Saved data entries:
▬▬▬

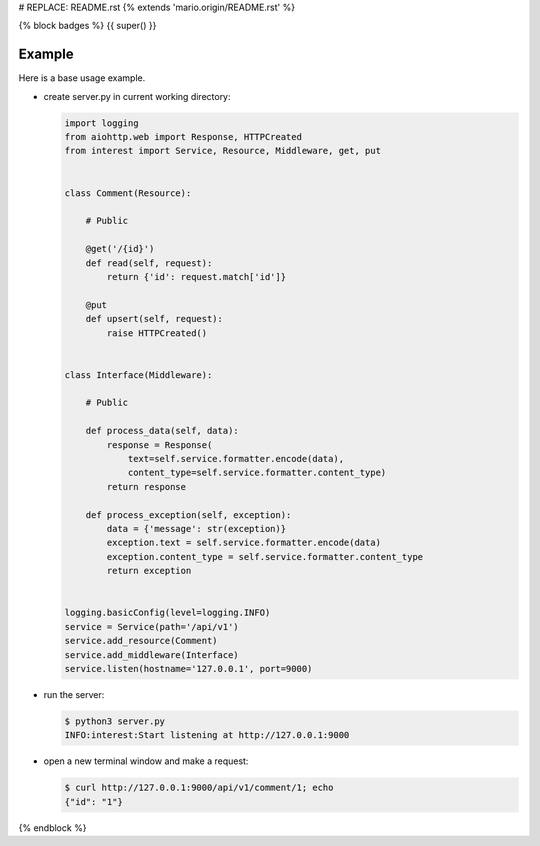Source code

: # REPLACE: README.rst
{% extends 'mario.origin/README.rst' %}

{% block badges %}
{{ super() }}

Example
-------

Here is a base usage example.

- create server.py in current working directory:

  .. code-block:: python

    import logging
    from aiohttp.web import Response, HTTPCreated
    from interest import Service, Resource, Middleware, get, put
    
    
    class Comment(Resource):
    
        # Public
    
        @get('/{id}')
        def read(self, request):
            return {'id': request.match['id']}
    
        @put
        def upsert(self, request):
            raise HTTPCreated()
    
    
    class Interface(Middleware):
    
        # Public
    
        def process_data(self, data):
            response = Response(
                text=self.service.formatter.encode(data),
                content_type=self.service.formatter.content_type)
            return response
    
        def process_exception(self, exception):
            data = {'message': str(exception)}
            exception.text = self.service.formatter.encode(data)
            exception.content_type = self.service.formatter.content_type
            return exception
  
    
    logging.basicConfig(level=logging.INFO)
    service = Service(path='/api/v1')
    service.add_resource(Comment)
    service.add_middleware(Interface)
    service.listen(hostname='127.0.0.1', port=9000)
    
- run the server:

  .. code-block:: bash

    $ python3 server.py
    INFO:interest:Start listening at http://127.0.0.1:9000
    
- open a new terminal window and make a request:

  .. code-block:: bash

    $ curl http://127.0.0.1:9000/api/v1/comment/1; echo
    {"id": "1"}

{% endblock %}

▬▬▬

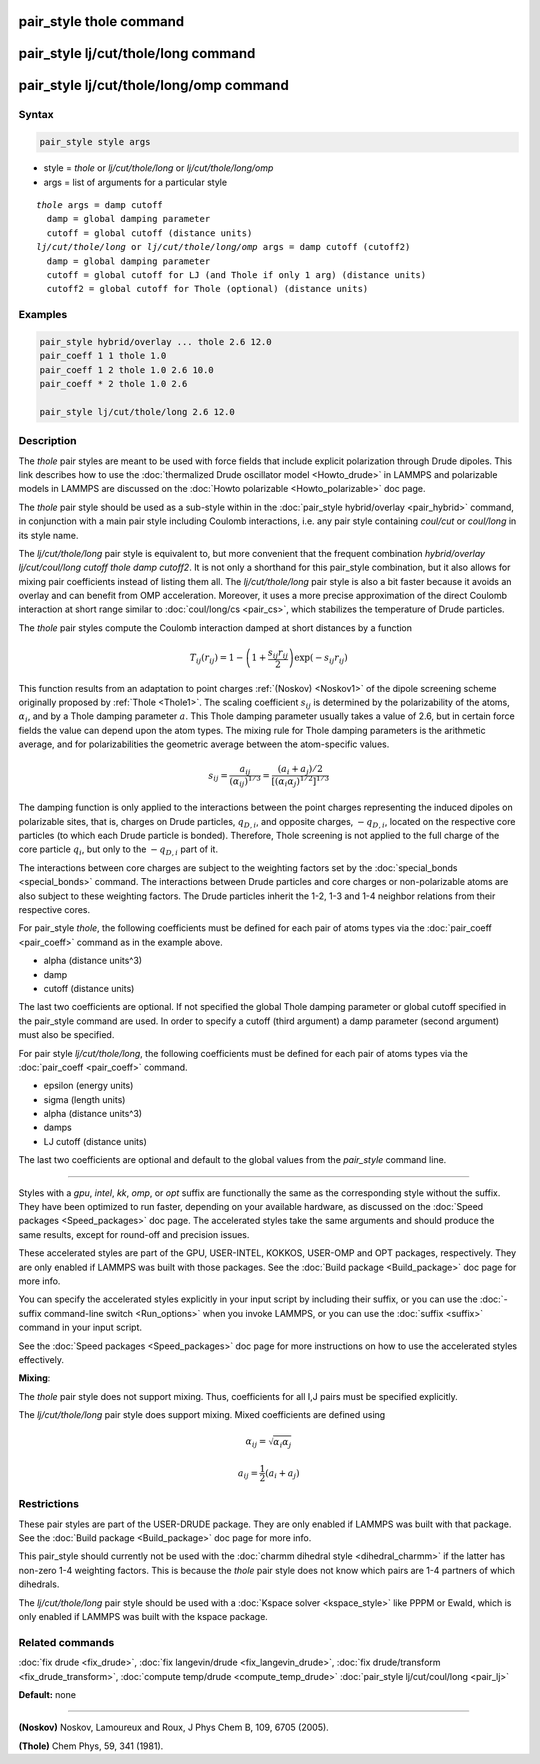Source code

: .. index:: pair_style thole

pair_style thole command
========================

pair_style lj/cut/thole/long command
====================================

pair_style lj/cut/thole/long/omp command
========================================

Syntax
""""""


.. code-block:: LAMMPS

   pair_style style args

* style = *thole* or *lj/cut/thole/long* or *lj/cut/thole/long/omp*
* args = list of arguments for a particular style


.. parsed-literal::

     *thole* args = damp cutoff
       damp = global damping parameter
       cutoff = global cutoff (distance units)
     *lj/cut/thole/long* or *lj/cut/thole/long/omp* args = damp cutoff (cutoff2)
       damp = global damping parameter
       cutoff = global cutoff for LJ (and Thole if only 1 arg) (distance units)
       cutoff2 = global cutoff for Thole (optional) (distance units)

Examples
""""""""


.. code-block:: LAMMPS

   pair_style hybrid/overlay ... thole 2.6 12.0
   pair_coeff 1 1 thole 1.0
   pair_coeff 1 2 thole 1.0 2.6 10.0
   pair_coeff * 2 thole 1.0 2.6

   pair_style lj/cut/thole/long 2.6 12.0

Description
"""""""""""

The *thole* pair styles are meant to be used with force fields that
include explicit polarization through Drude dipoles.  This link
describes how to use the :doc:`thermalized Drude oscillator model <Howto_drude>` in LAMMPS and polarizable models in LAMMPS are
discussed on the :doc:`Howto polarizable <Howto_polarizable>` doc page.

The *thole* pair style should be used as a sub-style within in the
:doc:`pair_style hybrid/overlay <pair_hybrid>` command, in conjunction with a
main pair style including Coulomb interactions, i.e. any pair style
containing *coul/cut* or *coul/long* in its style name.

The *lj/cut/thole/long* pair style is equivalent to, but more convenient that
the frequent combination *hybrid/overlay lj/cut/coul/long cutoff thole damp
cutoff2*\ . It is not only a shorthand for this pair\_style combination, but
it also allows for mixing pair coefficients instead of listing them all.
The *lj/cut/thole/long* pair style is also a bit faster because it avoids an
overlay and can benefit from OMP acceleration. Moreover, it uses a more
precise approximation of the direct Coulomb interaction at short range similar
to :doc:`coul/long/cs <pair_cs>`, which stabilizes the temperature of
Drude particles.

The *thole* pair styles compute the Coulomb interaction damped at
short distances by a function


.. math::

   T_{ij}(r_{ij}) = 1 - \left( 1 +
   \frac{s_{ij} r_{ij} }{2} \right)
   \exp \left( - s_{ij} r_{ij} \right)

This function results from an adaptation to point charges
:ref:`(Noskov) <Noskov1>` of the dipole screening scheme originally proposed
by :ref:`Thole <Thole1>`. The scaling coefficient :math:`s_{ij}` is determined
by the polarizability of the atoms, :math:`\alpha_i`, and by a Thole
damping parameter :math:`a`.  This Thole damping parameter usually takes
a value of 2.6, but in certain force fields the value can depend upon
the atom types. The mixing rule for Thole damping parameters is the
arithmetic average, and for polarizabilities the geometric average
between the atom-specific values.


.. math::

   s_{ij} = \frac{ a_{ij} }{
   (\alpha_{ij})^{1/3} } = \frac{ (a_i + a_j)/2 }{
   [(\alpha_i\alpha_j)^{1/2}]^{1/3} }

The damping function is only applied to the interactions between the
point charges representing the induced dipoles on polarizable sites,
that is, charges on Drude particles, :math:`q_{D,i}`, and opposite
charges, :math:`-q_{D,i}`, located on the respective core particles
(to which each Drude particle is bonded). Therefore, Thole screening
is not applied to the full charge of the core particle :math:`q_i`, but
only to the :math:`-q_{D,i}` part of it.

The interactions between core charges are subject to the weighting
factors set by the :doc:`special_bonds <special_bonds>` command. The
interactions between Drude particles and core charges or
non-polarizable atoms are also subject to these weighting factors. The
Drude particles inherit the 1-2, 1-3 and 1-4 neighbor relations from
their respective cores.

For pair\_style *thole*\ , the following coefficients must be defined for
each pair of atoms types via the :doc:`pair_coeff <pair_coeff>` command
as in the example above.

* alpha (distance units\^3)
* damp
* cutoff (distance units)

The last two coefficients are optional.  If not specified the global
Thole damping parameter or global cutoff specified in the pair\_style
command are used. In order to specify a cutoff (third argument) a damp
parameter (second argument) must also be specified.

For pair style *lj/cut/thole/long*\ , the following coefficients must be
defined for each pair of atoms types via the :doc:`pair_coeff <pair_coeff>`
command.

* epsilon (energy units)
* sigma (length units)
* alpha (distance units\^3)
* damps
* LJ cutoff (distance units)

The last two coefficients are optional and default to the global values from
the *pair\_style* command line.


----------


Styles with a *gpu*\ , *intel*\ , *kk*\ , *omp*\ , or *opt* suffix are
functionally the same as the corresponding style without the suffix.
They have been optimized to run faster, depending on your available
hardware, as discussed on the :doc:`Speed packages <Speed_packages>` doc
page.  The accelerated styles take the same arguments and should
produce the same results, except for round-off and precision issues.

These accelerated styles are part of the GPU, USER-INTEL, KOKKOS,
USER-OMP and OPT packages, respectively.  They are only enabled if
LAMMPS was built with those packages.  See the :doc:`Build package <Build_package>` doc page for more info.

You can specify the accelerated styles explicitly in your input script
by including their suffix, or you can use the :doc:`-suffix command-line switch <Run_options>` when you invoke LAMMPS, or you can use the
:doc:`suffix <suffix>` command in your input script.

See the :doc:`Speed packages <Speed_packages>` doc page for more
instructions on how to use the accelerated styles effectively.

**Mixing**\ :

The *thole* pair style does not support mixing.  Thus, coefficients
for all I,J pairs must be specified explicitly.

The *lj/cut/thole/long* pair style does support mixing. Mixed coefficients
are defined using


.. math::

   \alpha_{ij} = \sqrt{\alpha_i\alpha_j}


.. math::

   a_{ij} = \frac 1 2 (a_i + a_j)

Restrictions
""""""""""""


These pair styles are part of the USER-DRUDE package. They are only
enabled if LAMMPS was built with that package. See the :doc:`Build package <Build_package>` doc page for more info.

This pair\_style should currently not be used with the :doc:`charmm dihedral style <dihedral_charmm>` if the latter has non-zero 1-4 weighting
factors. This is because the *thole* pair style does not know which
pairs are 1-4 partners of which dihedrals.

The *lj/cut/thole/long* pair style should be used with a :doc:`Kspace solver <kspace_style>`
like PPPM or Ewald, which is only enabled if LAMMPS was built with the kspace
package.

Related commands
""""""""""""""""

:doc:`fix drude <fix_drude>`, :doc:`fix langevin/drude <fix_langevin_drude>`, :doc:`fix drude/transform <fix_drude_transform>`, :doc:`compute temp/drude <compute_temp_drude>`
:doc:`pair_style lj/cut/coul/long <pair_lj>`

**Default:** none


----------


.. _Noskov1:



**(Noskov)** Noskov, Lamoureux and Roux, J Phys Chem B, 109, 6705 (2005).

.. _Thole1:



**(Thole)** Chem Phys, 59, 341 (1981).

▬▬▬

## WORK ORDER
Set down only the lines above that fall between the line holding "The *lj/cut/thole/long* pair style is also" and the line holding "a value of 2.6, but", inclusive, keeping each exact.

## SOLUTION FOR THIS TASK
The *lj/cut/thole/long* pair style is also a bit faster because it avoids an
overlay and can benefit from OMP acceleration. Moreover, it uses a more
precise approximation of the direct Coulomb interaction at short range similar
to :doc:`coul/long/cs <pair_cs>`, which stabilizes the temperature of
Drude particles.

The *thole* pair styles compute the Coulomb interaction damped at
short distances by a function


.. math::

   T_{ij}(r_{ij}) = 1 - \left( 1 +
   \frac{s_{ij} r_{ij} }{2} \right)
   \exp \left( - s_{ij} r_{ij} \right)

This function results from an adaptation to point charges
:ref:`(Noskov) <Noskov1>` of the dipole screening scheme originally proposed
by :ref:`Thole <Thole1>`. The scaling coefficient :math:`s_{ij}` is determined
by the polarizability of the atoms, :math:`\alpha_i`, and by a Thole
damping parameter :math:`a`.  This Thole damping parameter usually takes
a value of 2.6, but in certain force fields the value can depend upon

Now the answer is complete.